Jun 4, 2013  •  Post A Comment

"Like magjc, the price to enter Disneyland just went up," reads a headline in the Los Angeles Times.

The story continues, "It just got more expensive to visit the Happiest Place on Earth. Again. Walt Disney Co. raised entry prices to its theme parks in California and Florida, effective Sunday.

"A single-day ticket to either Disneyland Park or Disney California Adventure Park in Anaheim for visitors 10 or older now costs $92, up from $87 — a jump of nearly 6%.The cost of the day pass has risen 28% since early 2010, when it was $72. Prices were previously raised in August 2010, June 2011 and May 2012."

For local Southern Californians, it means more bad news for their pocketbooks as far as Disneyland is concerned.

In February, the Orange County Register reported that Disneyland and its next-door sister park in Anaheim, California Adventure, had canceled its special pricing deals for folks living in Southern California that had been going on for the last decade: "Disney sold 2-for-1 tickets or similar deals to local residents from 2003 through last year as a way to bring in visitors during the slower season, usually January through May.

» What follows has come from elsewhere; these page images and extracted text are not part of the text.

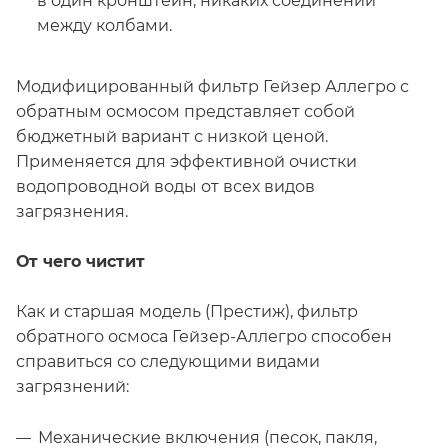
в один кронштейн, никаких соединений
между колбами.
Модифицированный фильтр Гейзер Аллегро с
обратным осмосом представляет собой
бюджетный вариант с низкой ценой.
Применяется для эффективной очистки
водопроводной воды от всех видов
загрязнения.
От чего чистит
Как и старшая модель (Престиж), фильтр
обратного осмоса Гейзер-Аллегро способен
справиться со следующими видами
загрязнений:
Механические включения (песок, пакля,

But higher attendance, bolstered by last year’s Cars Land improvements, prompted this year’s cancellation." 

The article in the Los Angeles Times about the latest price increases says: "The price of a ticket for a child age 3 to 9 increased to $86 from $81. And the price of parking at the Anaheim property is now $16, an uptick of $1.

"The prices of annual tickets went up too. The Deluxe Annual Passport, which allows admission to both Anaheim parks 315 days of the year, now costs $499 — up from $469. The Premium Annual Passport, which has no blackout dates, now costs $669, an increase of $20."

However, the story also notes, "Disney is offering discounts of up to $40 to annual passholders who renew before their tickets expire. In some cases, the discounts offset the price hikes."

One Comment

  1. What on Earth does this have to do with television? Not the first time the editor wandered away from the topic of the news feed!